--- Required action ---
Please report every line from the material that contains the word "oraz".
#### Input records ####
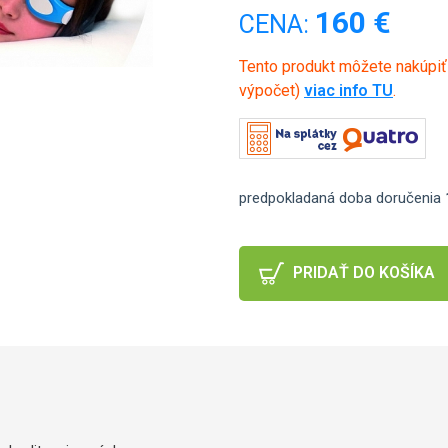
160 €
CENA:
Tento produkt môžete nakúpi
výpočet)
viac info TU
.
predpokladaná doba doručenia
PRIDAŤ DO KOŠÍKA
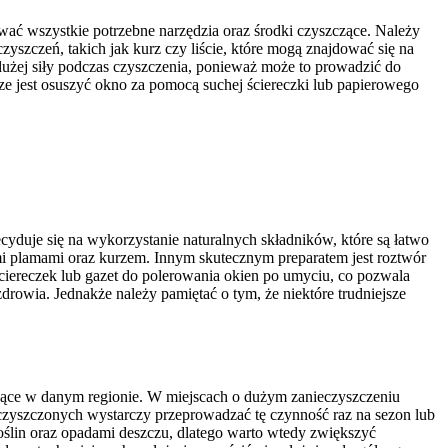
ać wszystkie potrzebne narzędzia oraz środki czyszczące. Należy
yszczeń, takich jak kurz czy liście, które mogą znajdować się na
dużej siły podczas czyszczenia, ponieważ może to prowadzić do
ze jest osuszyć okno za pomocą suchej ściereczki lub papierowego
yduje się na wykorzystanie naturalnych składników, które są łatwo
mi plamami oraz kurzem. Innym skutecznym preparatem jest roztwór
ściereczek lub gazet do polerowania okien po umyciu, co pozwala
rowia. Jednakże należy pamiętać o tym, że niektóre trudniejsze
ujące w danym regionie. W miejscach o dużym zanieczyszczeniu
ieczyszczonych wystarczy przeprowadzać tę czynność raz na sezon lub
oślin oraz opadami deszczu, dlatego warto wtedy zwiększyć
####
--- Task response ---
ać wszystkie potrzebne narzędzia oraz środki czyszczące. Należy
mi plamami oraz kurzem. Innym skutecznym preparatem jest roztwór
oślin oraz opadami deszczu, dlatego warto wtedy zwiększyć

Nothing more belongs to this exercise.